Fetterman's history, aside from his general sense of laziness, is not stellar. His only accomplishments have been getting Democrats to vote for him. In the tradition of Bernie Sanders, who never really held a real job in his life and was once tossed out of a hippie commune for laziness, Fetterman is picking up the torch of progressives who bring nothing to the table but a desire to dictate the terms for the use of the table. 

He also brings a history of racism, as is pretty common among Democrats. A few years ago, while a worthless mayor of a small town in Pennsylvania, Fetterman pulled a shotgun on a black man because, well, he was a black man. Don't take my word for it, here is how NBC News puts it (which is to say, here's the most Fetterman-friendly way this story can be spun): 

"John Fetterman said he heard what sounded like gunfire and saw a man running away. So he reacted by getting his kid inside to safety before he called 911. What Fetterman did next, however, still haunts him nine years later as he campaigns for the Democratic nomination for the Senate in Pennsylvania: He chased the man down with a shotgun and detained him until police arrived. It turned out that the man was jogging and wearing running clothes. According to a police report, the man was unarmed and said the sound of gunfire was actually fireworks, although two witnesses thought they heard shots. The man Fetterman pulled a gun on is Black. Fetterman — the mayor of the Pittsburgh-area borough of Braddock at the time and now the state's lieutenant governor — is white. Fetterman, 52, said he couldn't tell the jogger's race initially because of how he was bundled up in the winter cold."

Imagine if that guy were a Republican. 

But John Fetterman isn't a Republican, so the story isn't a story. Rather than an ongoing story dogging him for refusing to speak about it, liberal news outlets wrote about it during the primary and have pretty much ignored it since.

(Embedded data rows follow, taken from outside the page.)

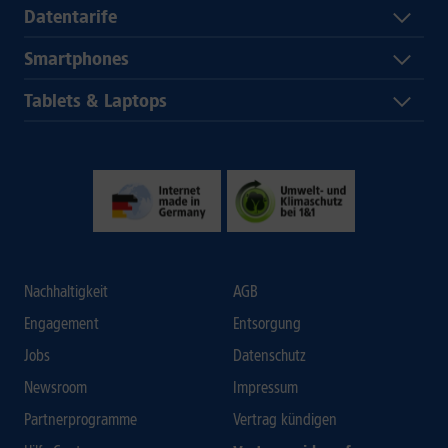
Datentarife
Smartphones
Tablets & Laptops
Nachhaltigkeit
AGB
Engagement
Entsorgung
Jobs
Datenschutz
Newsroom
Impressum
Partnerprogramme
Vertrag kündigen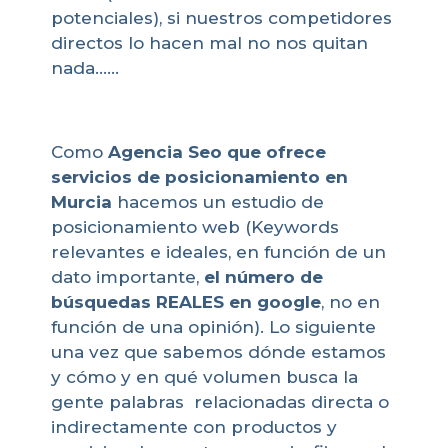
potenciales), si nuestros competidores
directos lo hacen mal no nos quitan
nada……
Como
Agencia Seo que ofrece
servicios de posicionamiento en
Murcia
hacemos un estudio de
posicionamiento web (Keywords
relevantes e ideales, en función de un
dato importante,
el número de
búsquedas REALES en google
, no en
función de una opinión). Lo siguiente
una vez que sabemos dónde estamos
y cómo y en qué volumen busca la
gente palabras relacionadas directa o
indirectamente con productos y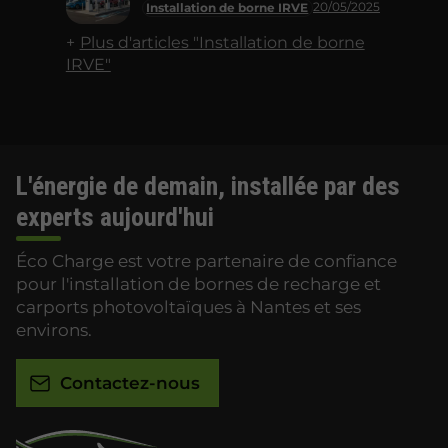
20/05/2025
Installation de borne IRVE
Plus d'articles "Installation de borne
IRVE"
L'énergie de demain, installée par des
experts aujourd'hui
Éco Charge est votre partenaire de confiance
pour l'installation de bornes de recharge et
carports photovoltaïques à Nantes et ses
environs.
Contactez-nous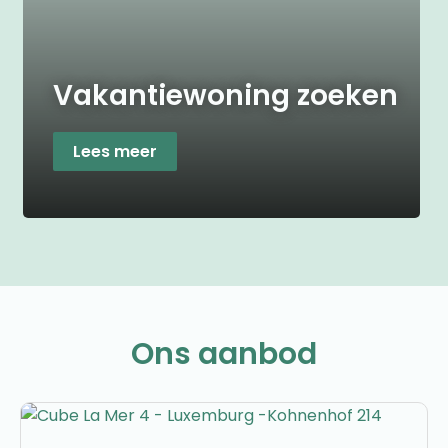
Vakantiewoning zoeken
Lees meer
Ons aanbod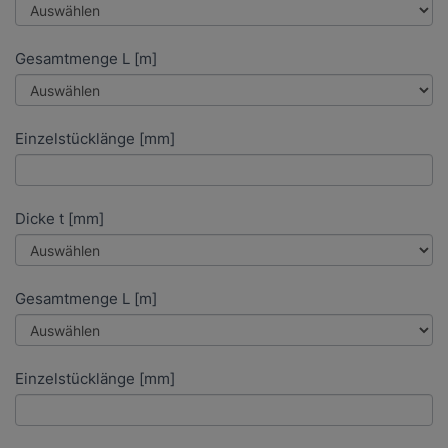
Gesamtmenge L [m]
Einzelstücklänge [mm]
Dicke t [mm]
Gesamtmenge L [m]
Einzelstücklänge [mm]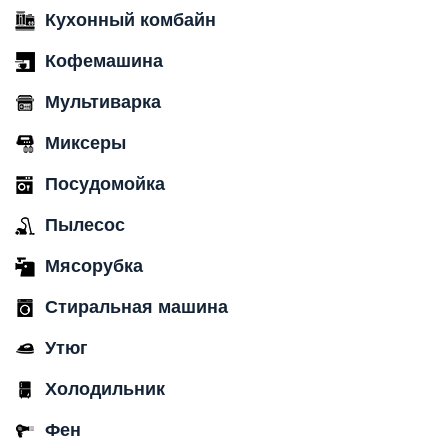
Кухонный комбайн
Кофемашина
Мультиварка
Миксеры
Посудомойка
Пылесос
Мясорубка
Стиральная машина
Утюг
Холодильник
Фен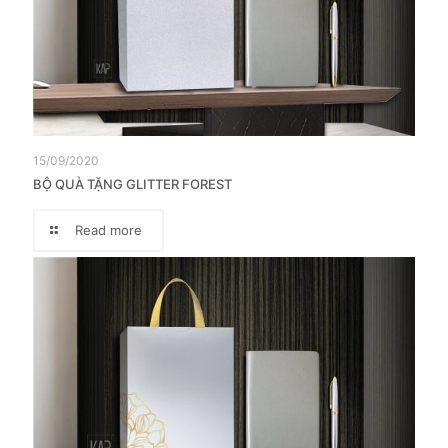
15/09/2020
BỘ QUÀ TẶNG GLITTER FOREST
Read more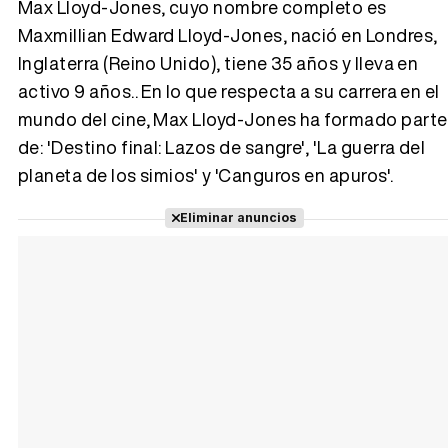
Max Lloyd-Jones, cuyo nombre completo es
Maxmillian Edward Lloyd-Jones, nació en Londres,
Inglaterra (Reino Unido), tiene 35 años y lleva en
Tráiler 'Vida perra' (2026)
activo 9 años.. En lo que respecta a su carrera en el
mundo del cine, Max Lloyd-Jones ha formado parte
de: 'Destino final: Lazos de sangre', 'La guerra del
planeta de los simios' y 'Canguros en apuros'.
Tráiler Oficial en VOSE 'The Audacity'
Eliminar anuncios
Tráiler en español 'Outcome' (2026)
Tráiler 'Do Not Enter' (2026)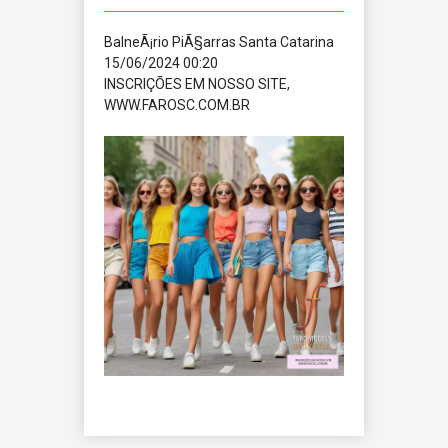
BalneÃ¡rio PiÃ§arras
Santa Catarina
15/06/2024 00:20
INSCRIÇÕES EM NOSSO SITE,
WWW.FAROSC.COM.BR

That's how the left-wing media works – they frame stories negative about Democrats as no big deal in dismissing reports where they can say they "checked the box" of covering the story passively, then justify ignoring it for the rest of forever because they "covered it" and it's "old news." 

It's one hell of a racket the left has going there. 

I don't know how good of a candidate Dr. Oz is against him, but I know he doesn't bring the kind of baggage Fester Fetterman does. How in the world anyone could be behind to that weirdo is a mystery for the ages.

In a fundraising email with the subject line, "Mmmmm crudité," Fetterman included a picture of himself holding a veggie tray trying to make himself out to be some sort of semi-normal person. "Just kidding. This is NOT a photo of me holding Crudité," the email reads. "Here in PA, we just call this a Veggie Tray. You probably call it that too in Washington. Seriously. If this looks like anything other than a Veggie Tray to you, then I am probably NOT your candidate. Because there's nothing more patronizing to everyday people than calling a 'Veggie Tray' some fancy French word that literally everyone has to look up on Google."

Unless Dr. Oz randomly starts beating Pennsylvanians on the street, he needs to step up his game and destroy this Fetterman weirdo.